Now, there are programs such as the Oregon Track Club, which two-time B2B winner Ben True is joining in September; Zap Fitness, started by the late Andy Palmer, a Madawaska native; and local clubs such as Bangor-based Sub 5, of which many local women are members.
“[Samuelson’s] brought light to both Maine and to women’s running. It’s pretty cool,” said True.
In more ways than one, particularly on the state’s high school running scene.
In the last 25 years, many Maine schoolgirl runners have gone on to compete at the college level, and the future looks even brighter.
Just look at the results of the New England Cross Country championships last fall, in which four Maine girls — all freshmen — finished in the top 10.
Samuelson’s competitive marathoning career came to an amazing end at, ironically, the 2008 Olympic Trials, in — where else? — Boston.
She ran an astonishing 2:49:08 at age 50 and finished amidst a throng of roaring spectators, just like in Los Angeles two decades ago.

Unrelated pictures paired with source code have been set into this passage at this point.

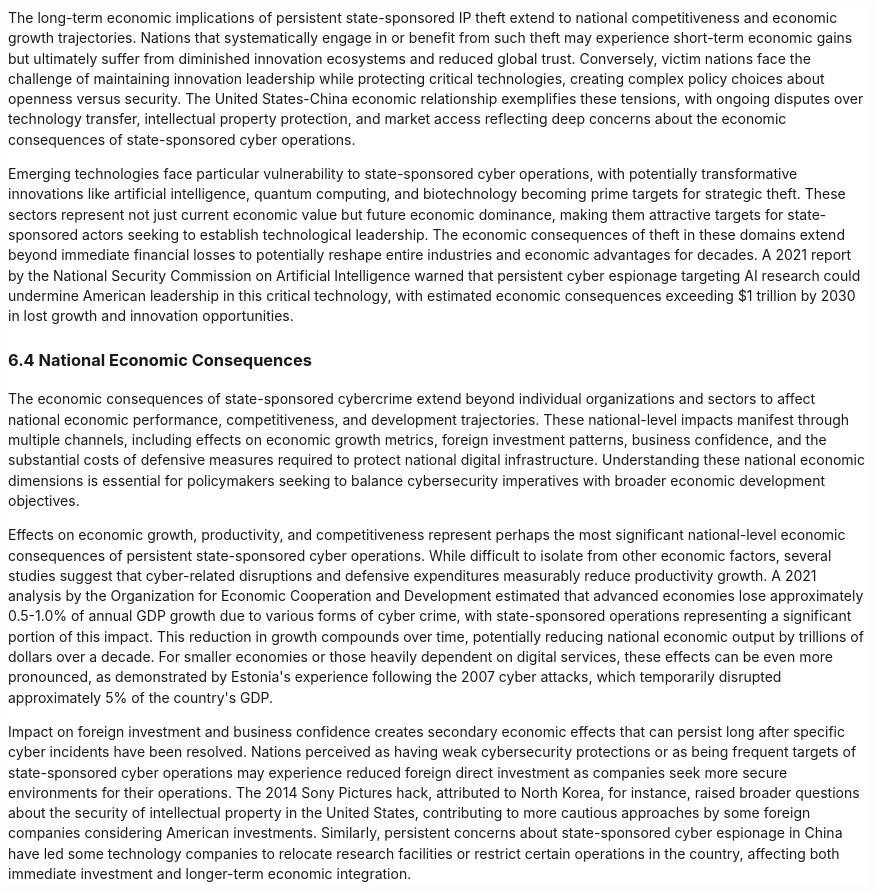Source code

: The long-term economic implications of persistent state-sponsored IP theft extend to national competitiveness and economic growth trajectories. Nations that systematically engage in or benefit from such theft may experience short-term economic gains but ultimately suffer from diminished innovation ecosystems and reduced global trust. Conversely, victim nations face the challenge of maintaining innovation leadership while protecting critical technologies, creating complex policy choices about openness versus security. The United States-China economic relationship exemplifies these tensions, with ongoing disputes over technology transfer, intellectual property protection, and market access reflecting deep concerns about the economic consequences of state-sponsored cyber operations.

Emerging technologies face particular vulnerability to state-sponsored cyber operations, with potentially transformative innovations like artificial intelligence, quantum computing, and biotechnology becoming prime targets for strategic theft. These sectors represent not just current economic value but future economic dominance, making them attractive targets for state-sponsored actors seeking to establish technological leadership. The economic consequences of theft in these domains extend beyond immediate financial losses to potentially reshape entire industries and economic advantages for decades. A 2021 report by the National Security Commission on Artificial Intelligence warned that persistent cyber espionage targeting AI research could undermine American leadership in this critical technology, with estimated economic consequences exceeding $1 trillion by 2030 in lost growth and innovation opportunities.

### 6.4 National Economic Consequences

The economic consequences of state-sponsored cybercrime extend beyond individual organizations and sectors to affect national economic performance, competitiveness, and development trajectories. These national-level impacts manifest through multiple channels, including effects on economic growth metrics, foreign investment patterns, business confidence, and the substantial costs of defensive measures required to protect national digital infrastructure. Understanding these national economic dimensions is essential for policymakers seeking to balance cybersecurity imperatives with broader economic development objectives.

Effects on economic growth, productivity, and competitiveness represent perhaps the most significant national-level economic consequences of persistent state-sponsored cyber operations. While difficult to isolate from other economic factors, several studies suggest that cyber-related disruptions and defensive expenditures measurably reduce productivity growth. A 2021 analysis by the Organization for Economic Cooperation and Development estimated that advanced economies lose approximately 0.5-1.0% of annual GDP growth due to various forms of cyber crime, with state-sponsored operations representing a significant portion of this impact. This reduction in growth compounds over time, potentially reducing national economic output by trillions of dollars over a decade. For smaller economies or those heavily dependent on digital services, these effects can be even more pronounced, as demonstrated by Estonia's experience following the 2007 cyber attacks, which temporarily disrupted approximately 5% of the country's GDP.

Impact on foreign investment and business confidence creates secondary economic effects that can persist long after specific cyber incidents have been resolved. Nations perceived as having weak cybersecurity protections or as being frequent targets of state-sponsored cyber operations may experience reduced foreign direct investment as companies seek more secure environments for their operations. The 2014 Sony Pictures hack, attributed to North Korea, for instance, raised broader questions about the security of intellectual property in the United States, contributing to more cautious approaches by some foreign companies considering American investments. Similarly, persistent concerns about state-sponsored cyber espionage in China have led some technology companies to relocate research facilities or restrict certain operations in the country, affecting both immediate investment and longer-term economic integration.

Piers and Barry were in the field, and to get to compete in a former Olympic champion’s final competitive race — albeit one who grew up in both of their backyards — was downright amazing.
“That was huge always for me, and I think for Sheri, too. Just wow, someone who grew up down the street from us has done all these amazing things,” Barry said.
An impressive final chapter to close an inspiring book.